## REQUIRED ACTION
Render everything from the start of the data down to the line containing "и не помоч...настройка", inclusive, as a Markdown table with the columns "Index" and "Content", numbering each row and omitting blank lines.

[Saved entries]
========================================

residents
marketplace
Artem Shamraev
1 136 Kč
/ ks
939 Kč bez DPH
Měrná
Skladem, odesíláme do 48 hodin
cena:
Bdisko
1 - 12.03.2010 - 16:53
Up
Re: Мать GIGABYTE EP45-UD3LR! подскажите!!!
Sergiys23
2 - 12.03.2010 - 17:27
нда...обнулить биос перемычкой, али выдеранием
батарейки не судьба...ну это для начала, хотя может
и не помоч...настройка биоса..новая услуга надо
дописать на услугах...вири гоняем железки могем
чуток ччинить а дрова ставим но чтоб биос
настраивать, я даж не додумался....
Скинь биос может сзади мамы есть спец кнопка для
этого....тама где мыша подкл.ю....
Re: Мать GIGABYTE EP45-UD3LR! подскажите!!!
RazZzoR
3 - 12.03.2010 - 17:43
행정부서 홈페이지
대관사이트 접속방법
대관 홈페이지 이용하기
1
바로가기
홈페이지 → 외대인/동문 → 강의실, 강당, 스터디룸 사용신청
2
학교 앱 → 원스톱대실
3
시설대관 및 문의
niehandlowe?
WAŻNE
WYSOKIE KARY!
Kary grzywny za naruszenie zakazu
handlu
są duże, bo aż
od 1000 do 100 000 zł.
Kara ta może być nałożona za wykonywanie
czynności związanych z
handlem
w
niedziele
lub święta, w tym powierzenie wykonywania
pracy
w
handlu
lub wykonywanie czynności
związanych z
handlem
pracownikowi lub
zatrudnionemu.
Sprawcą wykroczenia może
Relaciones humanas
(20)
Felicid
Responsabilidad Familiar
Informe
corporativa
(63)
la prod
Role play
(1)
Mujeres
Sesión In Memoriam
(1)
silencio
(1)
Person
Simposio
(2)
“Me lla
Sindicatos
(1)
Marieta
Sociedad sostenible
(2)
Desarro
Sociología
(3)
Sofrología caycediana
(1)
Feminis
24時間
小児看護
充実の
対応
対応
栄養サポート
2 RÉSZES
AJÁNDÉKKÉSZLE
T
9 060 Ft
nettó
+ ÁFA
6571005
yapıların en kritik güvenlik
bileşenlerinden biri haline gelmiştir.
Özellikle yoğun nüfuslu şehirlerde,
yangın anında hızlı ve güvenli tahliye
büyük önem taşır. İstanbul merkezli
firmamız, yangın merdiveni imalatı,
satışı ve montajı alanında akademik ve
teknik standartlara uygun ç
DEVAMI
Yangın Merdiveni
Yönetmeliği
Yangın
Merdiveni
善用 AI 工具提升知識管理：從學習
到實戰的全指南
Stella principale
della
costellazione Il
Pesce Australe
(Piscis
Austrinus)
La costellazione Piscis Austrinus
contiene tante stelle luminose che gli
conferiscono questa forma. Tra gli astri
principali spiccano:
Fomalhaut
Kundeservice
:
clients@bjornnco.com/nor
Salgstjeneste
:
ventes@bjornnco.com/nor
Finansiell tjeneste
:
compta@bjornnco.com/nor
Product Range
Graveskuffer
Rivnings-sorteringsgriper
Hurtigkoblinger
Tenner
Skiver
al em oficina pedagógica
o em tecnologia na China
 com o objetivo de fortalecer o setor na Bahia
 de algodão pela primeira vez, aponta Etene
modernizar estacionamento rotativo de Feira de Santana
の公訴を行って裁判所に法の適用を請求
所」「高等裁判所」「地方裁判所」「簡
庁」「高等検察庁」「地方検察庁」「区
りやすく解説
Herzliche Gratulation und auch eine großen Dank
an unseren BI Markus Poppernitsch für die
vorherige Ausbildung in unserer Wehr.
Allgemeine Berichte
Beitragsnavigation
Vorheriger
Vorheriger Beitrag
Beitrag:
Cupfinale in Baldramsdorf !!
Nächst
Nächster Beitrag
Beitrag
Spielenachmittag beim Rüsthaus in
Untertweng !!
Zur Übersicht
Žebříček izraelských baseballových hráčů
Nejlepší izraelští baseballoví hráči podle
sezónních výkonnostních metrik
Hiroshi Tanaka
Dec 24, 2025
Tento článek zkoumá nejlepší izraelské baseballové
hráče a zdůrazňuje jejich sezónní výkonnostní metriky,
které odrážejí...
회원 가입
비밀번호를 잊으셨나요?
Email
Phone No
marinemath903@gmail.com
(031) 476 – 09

========================================

## EXPECTED OUTPUT
| Index | Content |
|---|---|
| 1 | residents |
| 2 | marketplace |
| 3 | Artem Shamraev |
| 4 | 1 136 Kč |
| 5 | / ks |
| 6 | 939 Kč bez DPH |
| 7 | Měrná |
| 8 | Skladem, odesíláme do 48 hodin |
| 9 | cena: |
| 10 | Bdisko |
| 11 | 1 - 12.03.2010 - 16:53 |
| 12 | Up |
| 13 | Re: Мать GIGABYTE EP45-UD3LR! подскажите!!! |
| 14 | Sergiys23 |
| 15 | 2 - 12.03.2010 - 17:27 |
| 16 | нда...обнулить биос перемычкой, али выдеранием |
| 17 | батарейки не судьба...ну это для начала, хотя может |
| 18 | и не помоч...настройка биоса..новая услуга надо |